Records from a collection
====
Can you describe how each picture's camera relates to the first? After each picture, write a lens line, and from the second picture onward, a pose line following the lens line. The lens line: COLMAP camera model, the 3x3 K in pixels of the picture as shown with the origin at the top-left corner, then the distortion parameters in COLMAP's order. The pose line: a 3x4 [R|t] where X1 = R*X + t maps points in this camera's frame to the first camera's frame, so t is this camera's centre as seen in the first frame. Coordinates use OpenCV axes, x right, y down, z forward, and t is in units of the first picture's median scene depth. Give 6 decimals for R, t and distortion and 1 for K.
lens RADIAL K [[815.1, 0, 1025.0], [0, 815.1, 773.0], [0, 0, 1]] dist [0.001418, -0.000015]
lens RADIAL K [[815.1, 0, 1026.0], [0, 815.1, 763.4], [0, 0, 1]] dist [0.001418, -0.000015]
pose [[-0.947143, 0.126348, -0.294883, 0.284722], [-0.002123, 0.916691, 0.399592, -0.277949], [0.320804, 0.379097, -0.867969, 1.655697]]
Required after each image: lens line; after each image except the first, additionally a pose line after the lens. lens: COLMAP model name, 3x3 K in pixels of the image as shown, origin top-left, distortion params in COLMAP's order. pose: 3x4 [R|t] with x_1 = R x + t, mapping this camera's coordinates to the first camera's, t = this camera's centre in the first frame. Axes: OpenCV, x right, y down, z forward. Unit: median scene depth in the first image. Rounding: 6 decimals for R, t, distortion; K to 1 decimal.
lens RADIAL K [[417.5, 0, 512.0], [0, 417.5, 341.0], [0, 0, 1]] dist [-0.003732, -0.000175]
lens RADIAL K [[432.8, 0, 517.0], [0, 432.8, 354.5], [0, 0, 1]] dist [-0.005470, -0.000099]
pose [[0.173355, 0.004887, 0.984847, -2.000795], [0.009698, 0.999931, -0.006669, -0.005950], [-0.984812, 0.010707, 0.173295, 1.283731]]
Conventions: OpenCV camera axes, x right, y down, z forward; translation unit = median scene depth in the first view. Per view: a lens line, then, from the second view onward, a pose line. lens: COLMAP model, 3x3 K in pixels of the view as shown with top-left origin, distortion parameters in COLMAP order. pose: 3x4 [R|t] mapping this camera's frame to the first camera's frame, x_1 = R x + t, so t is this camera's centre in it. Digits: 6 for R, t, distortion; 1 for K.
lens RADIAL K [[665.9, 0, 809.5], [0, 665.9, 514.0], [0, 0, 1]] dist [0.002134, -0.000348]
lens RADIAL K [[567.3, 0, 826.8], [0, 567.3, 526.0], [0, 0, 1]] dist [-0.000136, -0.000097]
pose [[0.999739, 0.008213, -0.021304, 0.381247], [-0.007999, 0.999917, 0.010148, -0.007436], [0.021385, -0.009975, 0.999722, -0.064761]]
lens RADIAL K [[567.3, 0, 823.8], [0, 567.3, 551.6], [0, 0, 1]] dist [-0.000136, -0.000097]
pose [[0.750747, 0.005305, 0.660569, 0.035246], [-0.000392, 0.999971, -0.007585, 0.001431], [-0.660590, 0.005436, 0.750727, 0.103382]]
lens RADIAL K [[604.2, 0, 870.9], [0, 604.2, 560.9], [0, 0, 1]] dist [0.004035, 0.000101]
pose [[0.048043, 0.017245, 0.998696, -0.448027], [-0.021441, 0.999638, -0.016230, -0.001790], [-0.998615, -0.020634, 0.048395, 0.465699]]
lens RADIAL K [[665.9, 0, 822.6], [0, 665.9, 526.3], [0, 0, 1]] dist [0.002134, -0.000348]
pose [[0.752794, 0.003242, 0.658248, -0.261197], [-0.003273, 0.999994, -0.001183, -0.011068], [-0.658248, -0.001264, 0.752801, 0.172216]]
====
## What is required:
Reproduce all of the data above verbatim, keeping every line unchanged and in the same order.

## Answer:
Can you describe how each picture's camera relates to the first? After each picture, write a lens line, and from the second picture onward, a pose line following the lens line. The lens line: COLMAP camera model, the 3x3 K in pixels of the picture as shown with the origin at the top-left corner, then the distortion parameters in COLMAP's order. The pose line: a 3x4 [R|t] where X1 = R*X + t maps points in this camera's frame to the first camera's frame, so t is this camera's centre as seen in the first frame. Coordinates use OpenCV axes, x right, y down, z forward, and t is in units of the first picture's median scene depth. Give 6 decimals for R, t and distortion and 1 for K.
lens RADIAL K [[815.1, 0, 1025.0], [0, 815.1, 773.0], [0, 0, 1]] dist [0.001418, -0.000015]
lens RADIAL K [[815.1, 0, 1026.0], [0, 815.1, 763.4], [0, 0, 1]] dist [0.001418, -0.000015]
pose [[-0.947143, 0.126348, -0.294883, 0.284722], [-0.002123, 0.916691, 0.399592, -0.277949], [0.320804, 0.379097, -0.867969, 1.655697]]
Required after each image: lens line; after each image except the first, additionally a pose line after the lens. lens: COLMAP model name, 3x3 K in pixels of the image as shown, origin top-left, distortion params in COLMAP's order. pose: 3x4 [R|t] with x_1 = R x + t, mapping this camera's coordinates to the first camera's, t = this camera's centre in the first frame. Axes: OpenCV, x right, y down, z forward. Unit: median scene depth in the first image. Rounding: 6 decimals for R, t, distortion; K to 1 decimal.
lens RADIAL K [[417.5, 0, 512.0], [0, 417.5, 341.0], [0, 0, 1]] dist [-0.003732, -0.000175]
lens RADIAL K [[432.8, 0, 517.0], [0, 432.8, 354.5], [0, 0, 1]] dist [-0.005470, -0.000099]
pose [[0.173355, 0.004887, 0.984847, -2.000795], [0.009698, 0.999931, -0.006669, -0.005950], [-0.984812, 0.010707, 0.173295, 1.283731]]
Conventions: OpenCV camera axes, x right, y down, z forward; translation unit = median scene depth in the first view. Per view: a lens line, then, from the second view onward, a pose line. lens: COLMAP model, 3x3 K in pixels of the view as shown with top-left origin, distortion parameters in COLMAP order. pose: 3x4 [R|t] mapping this camera's frame to the first camera's frame, x_1 = R x + t, so t is this camera's centre in it. Digits: 6 for R, t, distortion; 1 for K.
lens RADIAL K [[665.9, 0, 809.5], [0, 665.9, 514.0], [0, 0, 1]] dist [0.002134, -0.000348]
lens RADIAL K [[567.3, 0, 826.8], [0, 567.3, 526.0], [0, 0, 1]] dist [-0.000136, -0.000097]
pose [[0.999739, 0.008213, -0.021304, 0.381247], [-0.007999, 0.999917, 0.010148, -0.007436], [0.021385, -0.009975, 0.999722, -0.064761]]
lens RADIAL K [[567.3, 0, 823.8], [0, 567.3, 551.6], [0, 0, 1]] dist [-0.000136, -0.000097]
pose [[0.750747, 0.005305, 0.660569, 0.035246], [-0.000392, 0.999971, -0.007585, 0.001431], [-0.660590, 0.005436, 0.750727, 0.103382]]
lens RADIAL K [[604.2, 0, 870.9], [0, 604.2, 560.9], [0, 0, 1]] dist [0.004035, 0.000101]
pose [[0.048043, 0.017245, 0.998696, -0.448027], [-0.021441, 0.999638, -0.016230, -0.001790], [-0.998615, -0.020634, 0.048395, 0.465699]]
lens RADIAL K [[665.9, 0, 822.6], [0, 665.9, 526.3], [0, 0, 1]] dist [0.002134, -0.000348]
pose [[0.752794, 0.003242, 0.658248, -0.261197], [-0.003273, 0.999994, -0.001183, -0.011068], [-0.658248, -0.001264, 0.752801, 0.172216]]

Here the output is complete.